Dans un communiqué cinglant publié ce jour, le parti EDE a exprimé sa « profonde inquiétude » face à la nouvelle grille tarifaire imposée par le gouvernement. Les chiffres donnent le tournis : une envolée de 29 % pour l’essence et une explosion de 37 % pour le diesel et le kérosène. Une décision jugée unilatérale et déconnectée de la réalité des ménages.
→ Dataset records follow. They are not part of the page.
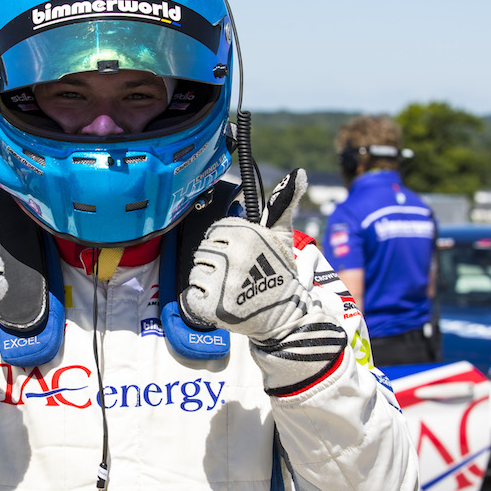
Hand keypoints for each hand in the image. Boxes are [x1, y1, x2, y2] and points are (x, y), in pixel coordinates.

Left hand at [182, 169, 345, 392]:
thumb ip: (283, 203)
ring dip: (210, 282)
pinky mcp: (212, 306)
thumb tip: (298, 173)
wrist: (285, 318)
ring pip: (197, 272)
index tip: (241, 257)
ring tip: (232, 289)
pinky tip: (223, 302)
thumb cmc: (280, 274)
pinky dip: (203, 301)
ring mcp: (221, 282)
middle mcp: (232, 255)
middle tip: (239, 276)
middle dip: (217, 264)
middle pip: (203, 251)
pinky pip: (192, 295)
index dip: (225, 246)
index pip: (215, 232)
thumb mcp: (282, 236)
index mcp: (245, 234)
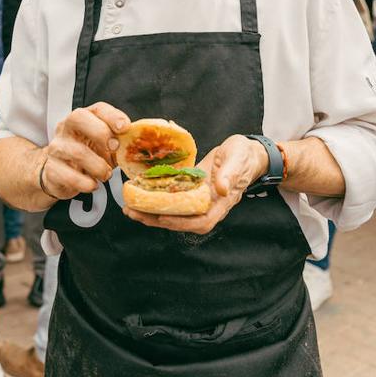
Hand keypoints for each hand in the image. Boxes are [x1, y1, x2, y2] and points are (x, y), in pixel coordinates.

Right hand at [39, 101, 129, 200]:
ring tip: (106, 174)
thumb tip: (141, 141)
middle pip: (78, 118)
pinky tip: (93, 185)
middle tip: (115, 149)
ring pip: (77, 151)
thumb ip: (119, 140)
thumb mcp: (104, 145)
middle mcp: (66, 128)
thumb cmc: (88, 155)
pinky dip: (86, 183)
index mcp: (83, 118)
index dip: (113, 116)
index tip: (126, 127)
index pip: (97, 108)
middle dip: (101, 132)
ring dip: (98, 166)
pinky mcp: (51, 169)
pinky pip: (69, 176)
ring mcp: (56, 148)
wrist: (59, 175)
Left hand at [124, 134, 269, 235]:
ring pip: (174, 214)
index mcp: (221, 202)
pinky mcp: (190, 191)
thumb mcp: (238, 159)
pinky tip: (140, 195)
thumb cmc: (243, 156)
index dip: (181, 222)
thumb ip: (230, 174)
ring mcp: (198, 200)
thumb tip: (221, 189)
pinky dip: (156, 200)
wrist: (245, 154)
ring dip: (152, 213)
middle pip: (182, 222)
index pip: (201, 221)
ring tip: (130, 208)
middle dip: (157, 220)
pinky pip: (172, 201)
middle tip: (134, 213)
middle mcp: (208, 205)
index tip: (162, 217)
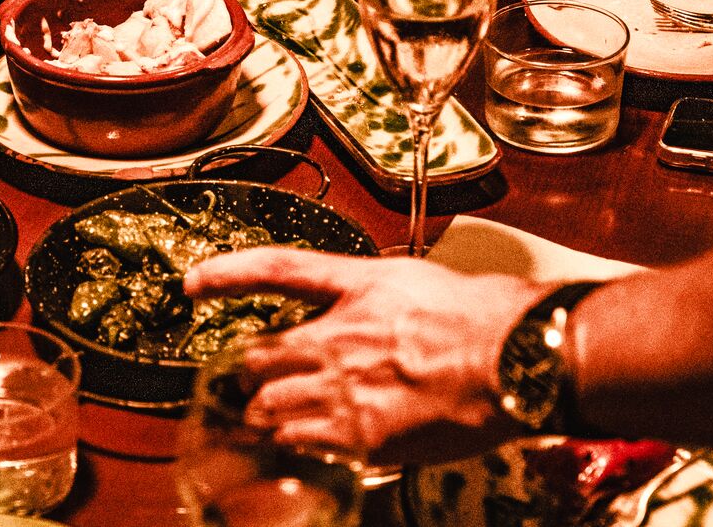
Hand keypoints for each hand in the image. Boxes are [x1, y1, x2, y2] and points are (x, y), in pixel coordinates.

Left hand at [184, 247, 544, 464]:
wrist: (519, 359)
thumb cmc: (475, 316)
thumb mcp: (410, 281)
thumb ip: (360, 293)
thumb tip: (337, 308)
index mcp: (351, 290)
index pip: (273, 270)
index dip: (226, 274)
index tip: (193, 282)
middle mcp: (336, 337)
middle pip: (256, 359)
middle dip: (254, 373)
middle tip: (263, 380)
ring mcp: (343, 389)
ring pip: (268, 408)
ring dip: (269, 413)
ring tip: (282, 416)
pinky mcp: (360, 436)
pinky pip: (300, 444)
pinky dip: (297, 443)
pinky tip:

Pour l’EDE, le timing ne pouvait être pire. Cette mesure frappe de plein fouet une population déjà étranglée par une inflation galopante de 22,1 %. Le parti rappelle une statistique alarmante : près de 40 % des Haïtiens vivent en situation d’insécurité alimentaire.
« Cette hausse va provoquer un effet domino dévastateur sur les prix des produits de première nécessité et des transports », prévient le communiqué. Le parti déplore que le gouvernement choisisse d’alourdir le fardeau des plus pauvres pendant que les revenus des familles stagnent.
Cette frustration ne s’est pas limitée aux communiqués de presse. Tout au long de la journée du 6 avril, des mouvements de protestation ont éclaté dans plusieurs points stratégiques du pays. Les manifestants, révoltés par ces nouvelles mesures gouvernementales, ont bloqué plusieurs axes routiers, exigeant l’annulation immédiate de la hausse.
L’EDE lie d’ailleurs cette crise à une « gestion opaque » des ressources de l’État. Le parti dénonce ouvertement les privilèges accordés à certains secteurs privés proches du pouvoir, alors que des millions de citoyens dont des milliers de déplacés internes fuyant la violence des gangs qui croupissent dans l’indigence totale.
Face au risque d’embrasement, le parti de l’ancien Premier ministre Claude Joseph appelle les autorités à faire marche arrière. L’EDE plaide pour une reconsidération immédiate des prix à la pompe,
la mise en place de filets de sécurité sociale pour les groupes vulnérables et une réforme réelle de la gestion des finances publiques.